Adobe Systems Inc. (ADBE:US) signed up online subscribers at a faster-than-projected clip, adding to evidence it’s succeeding in reducing its dependence on software packaged for the slumping personal-computer market.
The jump in customers for Adobe’s Creative Cloud Web-based software to 1.44 million, which exceeded estimates, came as sales declined 9.7 percent to $1.04 billion in the period that ended in November, the company said in a statement today. That topped the $1.03 billion average of analysts’ projections, according to data compiled by Bloomberg.
Chief Executive Officer Shantanu Narayen is pushing the largest maker of graphic-design programs deeper into sales of Internet versions of its Photoshop, Illustrator and Dreamweaver applications, mirroring a broader shift in the way software is delivered. While the move is crimping sales and profit, analysts are projecting growth to return next year as Adobe signs up customers making recurring monthly payments.
“Adobe’s leading the charge as it relates to the old software guard,” said Brent Thill, an analyst at UBS AG who recommends buying Adobe. “Adobe was one of the first to see this new world coming and they adapted quicker than any of the other software companies. It was painful up front but now they’re reaping the benefits.”

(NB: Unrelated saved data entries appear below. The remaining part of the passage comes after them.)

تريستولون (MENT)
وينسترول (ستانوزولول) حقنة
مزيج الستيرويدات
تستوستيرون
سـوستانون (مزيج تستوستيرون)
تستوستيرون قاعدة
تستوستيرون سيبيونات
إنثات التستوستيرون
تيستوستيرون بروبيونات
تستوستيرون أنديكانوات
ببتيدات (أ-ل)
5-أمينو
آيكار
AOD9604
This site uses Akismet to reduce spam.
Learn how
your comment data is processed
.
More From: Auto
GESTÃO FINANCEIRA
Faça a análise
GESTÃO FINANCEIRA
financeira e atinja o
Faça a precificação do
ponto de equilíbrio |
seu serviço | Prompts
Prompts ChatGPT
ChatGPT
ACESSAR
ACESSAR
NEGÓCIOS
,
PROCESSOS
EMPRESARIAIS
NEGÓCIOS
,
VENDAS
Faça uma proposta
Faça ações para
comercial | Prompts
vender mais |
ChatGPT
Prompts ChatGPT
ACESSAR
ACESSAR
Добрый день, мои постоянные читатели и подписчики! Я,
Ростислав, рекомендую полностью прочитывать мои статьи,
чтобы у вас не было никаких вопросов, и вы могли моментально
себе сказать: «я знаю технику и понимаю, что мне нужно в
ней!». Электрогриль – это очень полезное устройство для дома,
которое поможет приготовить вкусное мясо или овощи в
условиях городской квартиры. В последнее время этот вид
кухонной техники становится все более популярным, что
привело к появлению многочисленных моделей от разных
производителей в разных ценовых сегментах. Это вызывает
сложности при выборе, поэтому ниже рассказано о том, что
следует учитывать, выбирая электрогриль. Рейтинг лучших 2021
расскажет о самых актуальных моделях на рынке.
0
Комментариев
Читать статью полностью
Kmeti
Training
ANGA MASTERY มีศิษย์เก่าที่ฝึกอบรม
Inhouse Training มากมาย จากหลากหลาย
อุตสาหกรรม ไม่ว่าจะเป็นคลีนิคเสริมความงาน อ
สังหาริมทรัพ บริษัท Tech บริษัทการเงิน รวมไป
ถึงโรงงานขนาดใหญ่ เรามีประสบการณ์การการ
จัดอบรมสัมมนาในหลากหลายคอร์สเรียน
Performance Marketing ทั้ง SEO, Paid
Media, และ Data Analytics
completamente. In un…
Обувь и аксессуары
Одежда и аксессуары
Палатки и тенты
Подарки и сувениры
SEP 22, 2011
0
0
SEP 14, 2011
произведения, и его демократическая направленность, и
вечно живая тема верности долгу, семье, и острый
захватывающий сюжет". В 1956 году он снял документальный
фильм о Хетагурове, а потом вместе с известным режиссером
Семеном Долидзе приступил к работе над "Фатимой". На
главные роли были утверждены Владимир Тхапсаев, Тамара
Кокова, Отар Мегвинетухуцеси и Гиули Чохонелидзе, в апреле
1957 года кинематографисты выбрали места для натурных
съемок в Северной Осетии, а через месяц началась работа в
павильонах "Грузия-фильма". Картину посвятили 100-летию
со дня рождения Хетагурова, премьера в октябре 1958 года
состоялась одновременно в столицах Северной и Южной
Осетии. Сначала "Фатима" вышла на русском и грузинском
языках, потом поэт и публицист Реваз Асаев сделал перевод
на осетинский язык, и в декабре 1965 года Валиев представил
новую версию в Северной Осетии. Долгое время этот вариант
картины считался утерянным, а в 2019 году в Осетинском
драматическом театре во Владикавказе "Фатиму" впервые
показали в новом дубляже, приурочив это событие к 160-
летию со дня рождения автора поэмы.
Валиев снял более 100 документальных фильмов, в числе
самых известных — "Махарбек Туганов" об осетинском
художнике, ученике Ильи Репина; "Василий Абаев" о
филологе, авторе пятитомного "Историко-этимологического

The shares (ADBE:US) of San Jose, California-based Adobe rose as much as 6.3 percent in extended trading. The stock declined 1.2 percent to $53.99 at the close in New York, leaving it up 43 percent this year, compared with a 24 percent jump (ADBE:US) in the Standard & Poor’s 500 Index.
Adobe trimmed its sales and profit forecasts, underscoring the extent of income that will be lost in the transition. Profit excluding some items will be 22 cents to 28 cents a share on sales of $950 million to $1 billion in the period that ends in February, the company said. That compares with the average projection for profit of 33 cents on revenue of $1.02 billion.
The jump in customers for Adobe’s Creative Cloud Web-based software by 402,000 in the fourth quarter exceeded the 350,000 predicted byThill and the 345,000 estimate of Brad Zelnick, an analyst at Macquarie Capital USA who has the equivalent of buy ratings on the stock.
Adobe had said it was targeting more than 1.25 million Creative Cloud subscribers by the end of this year. The company is also on track to surpass its target of 4 million by the end of 2015.
Net income (ADBE:US) for the fiscal fourth quarter slumped 71 percent to $65.3 million, or 13 cents a share, compared with analysts’ average estimate of 14 cents. Profit is suffering as Adobe sells fewer full versions of its desktop software priced as high as $2,600 amid the shift to subscribers for Creative Cloud, which costs $50 a month per user.
Adobe is also promoting subscriptions to its Photoshop and Lightroom photography software for $10 a month, helping to drive awareness and adoption of Creative Cloud, Walter Pritchard, an analyst at Citigroup Inc., wrote in a research note. He recommends buying the shares.
Adobe is using subscriptions to reduce its reliance on packaged software as PC sales decline. Consumers are migrating to smartphones and tablets, while software used on laptops and desktops can run in Web browsers. PC shipments may decline 10.1 percent this year and 3.8 percent in 2014, according to market-researcher IDC.
The move is sapping growth more than analysts had predicted. Sales this year will be essentially unchanged, Adobe said, compared with the average estimate of 7 percent growth.
Earnings excluding some items will be $2 in 2015 and $3 in 2016; analysts had predicted $2.28 and $3.31 respectively, according to data compiled by Bloomberg.
“Adobe’s been getting a lot of credit for their migration to the cloud,” said Josh Olson, an analyst at Edward Jones & Co. who has a hold rating on the stock. “They have yet to really demonstrate the profitability of the model.”